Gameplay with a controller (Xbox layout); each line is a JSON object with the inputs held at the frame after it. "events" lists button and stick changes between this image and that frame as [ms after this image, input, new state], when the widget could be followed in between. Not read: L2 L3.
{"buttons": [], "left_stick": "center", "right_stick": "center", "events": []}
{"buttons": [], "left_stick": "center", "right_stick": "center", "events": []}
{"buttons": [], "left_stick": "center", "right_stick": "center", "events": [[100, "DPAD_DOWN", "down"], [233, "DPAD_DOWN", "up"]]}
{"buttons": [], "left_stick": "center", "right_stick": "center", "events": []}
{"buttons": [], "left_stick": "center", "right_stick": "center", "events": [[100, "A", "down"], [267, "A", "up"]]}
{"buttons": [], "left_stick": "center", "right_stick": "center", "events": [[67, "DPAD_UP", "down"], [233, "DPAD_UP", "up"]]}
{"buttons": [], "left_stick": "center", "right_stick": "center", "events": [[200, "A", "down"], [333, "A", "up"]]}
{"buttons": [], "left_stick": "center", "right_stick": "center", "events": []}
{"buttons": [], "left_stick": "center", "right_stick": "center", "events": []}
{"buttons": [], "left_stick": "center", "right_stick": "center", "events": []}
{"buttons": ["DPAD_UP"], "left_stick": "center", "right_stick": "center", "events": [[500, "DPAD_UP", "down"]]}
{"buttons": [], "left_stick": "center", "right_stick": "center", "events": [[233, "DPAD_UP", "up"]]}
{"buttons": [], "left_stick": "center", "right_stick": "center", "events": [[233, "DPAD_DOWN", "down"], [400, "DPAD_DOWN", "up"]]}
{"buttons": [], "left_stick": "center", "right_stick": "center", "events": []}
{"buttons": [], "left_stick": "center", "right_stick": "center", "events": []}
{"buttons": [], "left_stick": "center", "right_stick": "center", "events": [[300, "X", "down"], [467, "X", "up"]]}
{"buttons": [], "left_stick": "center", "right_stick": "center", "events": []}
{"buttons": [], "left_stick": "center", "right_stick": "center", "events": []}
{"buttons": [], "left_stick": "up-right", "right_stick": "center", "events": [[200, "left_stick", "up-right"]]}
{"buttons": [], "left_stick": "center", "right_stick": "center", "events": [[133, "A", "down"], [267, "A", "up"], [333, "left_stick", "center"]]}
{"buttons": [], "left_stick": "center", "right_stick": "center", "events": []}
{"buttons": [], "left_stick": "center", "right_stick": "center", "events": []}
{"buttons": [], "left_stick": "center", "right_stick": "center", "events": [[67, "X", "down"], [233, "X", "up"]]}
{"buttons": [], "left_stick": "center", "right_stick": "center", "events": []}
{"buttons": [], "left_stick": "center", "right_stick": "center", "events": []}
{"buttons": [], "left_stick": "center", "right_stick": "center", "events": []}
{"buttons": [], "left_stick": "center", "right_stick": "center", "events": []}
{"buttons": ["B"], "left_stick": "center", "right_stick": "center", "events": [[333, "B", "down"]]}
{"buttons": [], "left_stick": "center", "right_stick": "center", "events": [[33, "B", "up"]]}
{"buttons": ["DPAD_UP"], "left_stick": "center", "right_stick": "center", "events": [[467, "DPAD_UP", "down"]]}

--------------------------------------------------

**Aim of the task**
For every line of the records with the string "down", add one to a tally; give the final tally alone.

**Task result**
11